● **TASK ITEM**
Restate the records word for word. Include no pictures.

● **DATA**
[Start of Attachment]

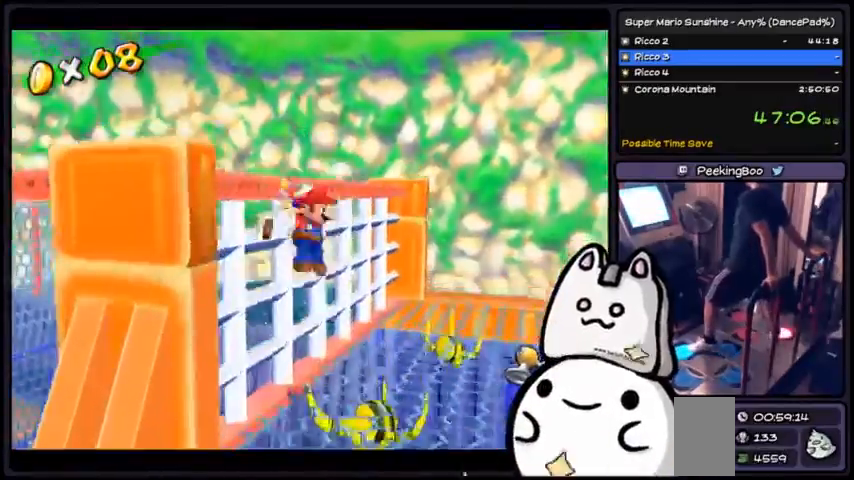
Gameplay with a controller (Xbox layout); each line is a JSON object with the inputs held at the frame after it. "events" lists button and stick changes between this image and that frame as [ms after this image, input, new state], when the widget could be followed in between. Not read: DPAD_DOWN DPAD_UP L1 L2 L3 R2 R3 SELECT START.
{"buttons": [], "events": [[100, "A", "down"], [367, "A", "up"]]}
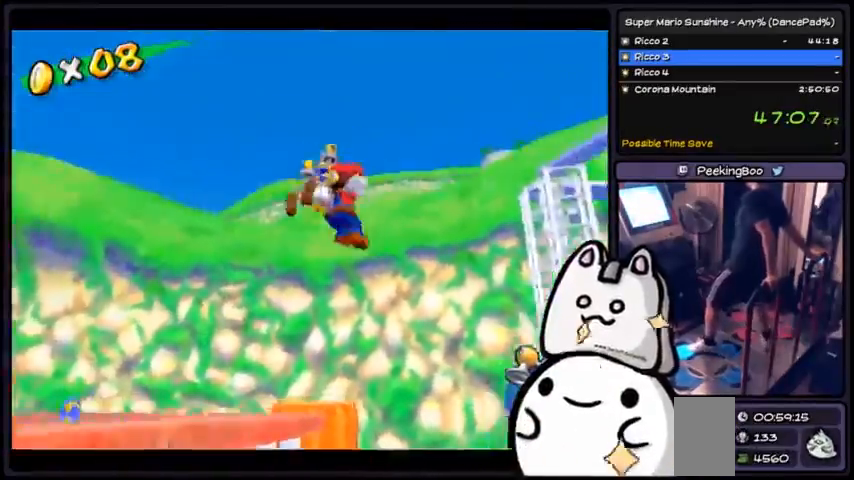
{"buttons": ["R1"], "events": [[401, "R1", "down"]]}
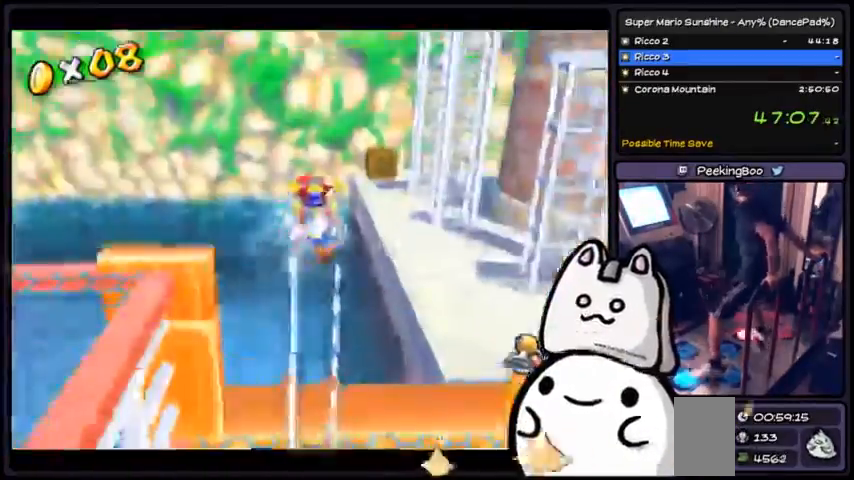
{"buttons": ["R1"]}
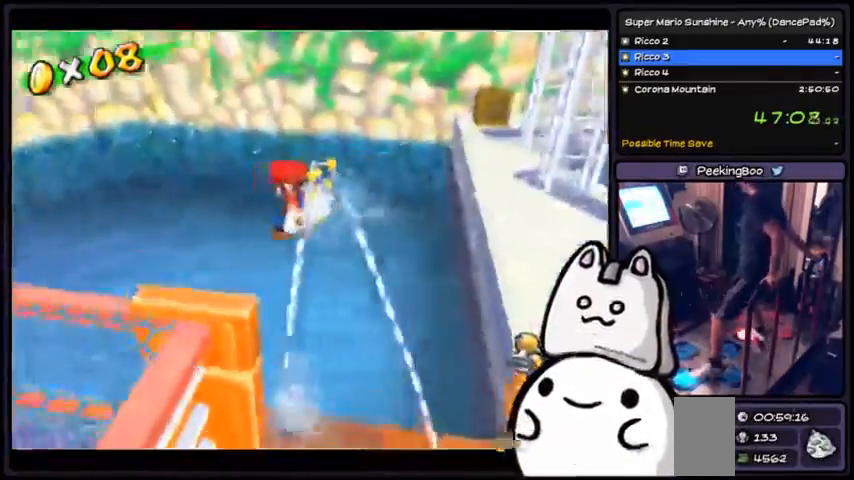
{"buttons": ["R1"]}
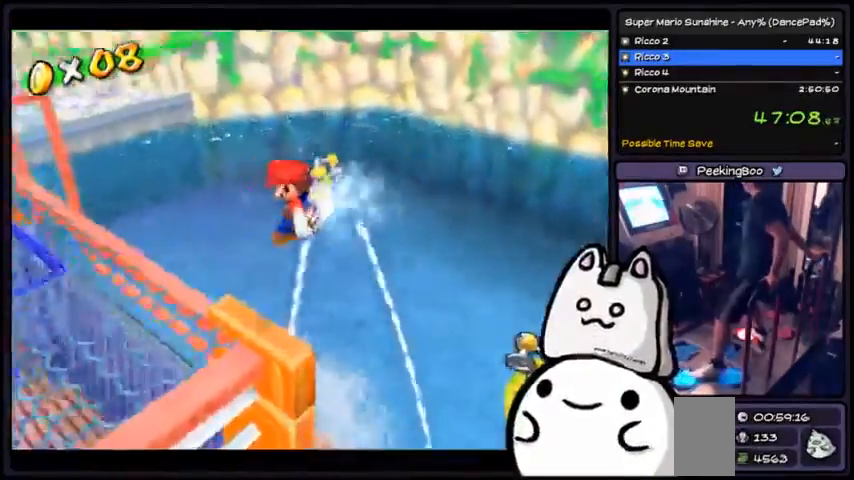
{"buttons": ["R1"], "events": []}
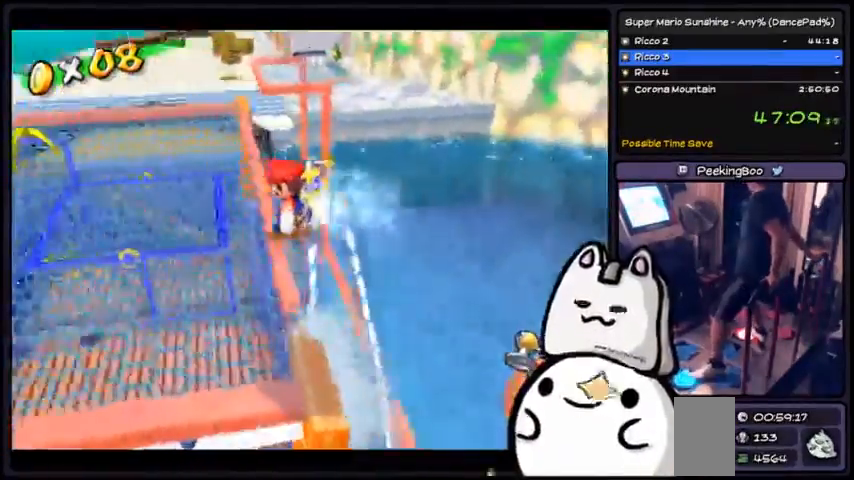
{"buttons": ["R1"], "events": []}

[End of Attachment]

● **EXERCISE OUTPUT**
Gameplay with a controller (Xbox layout); each line is a JSON object with the inputs held at the frame after it. "events" lists button and stick changes between this image and that frame as [ms after this image, input, new state], when the widget could be followed in between. Not read: DPAD_DOWN DPAD_UP L1 L2 L3 R2 R3 SELECT START.
{"buttons": [], "events": [[100, "A", "down"], [367, "A", "up"]]}
{"buttons": ["R1"], "events": [[401, "R1", "down"]]}
{"buttons": ["R1"]}
{"buttons": ["R1"]}
{"buttons": ["R1"], "events": []}
{"buttons": ["R1"], "events": []}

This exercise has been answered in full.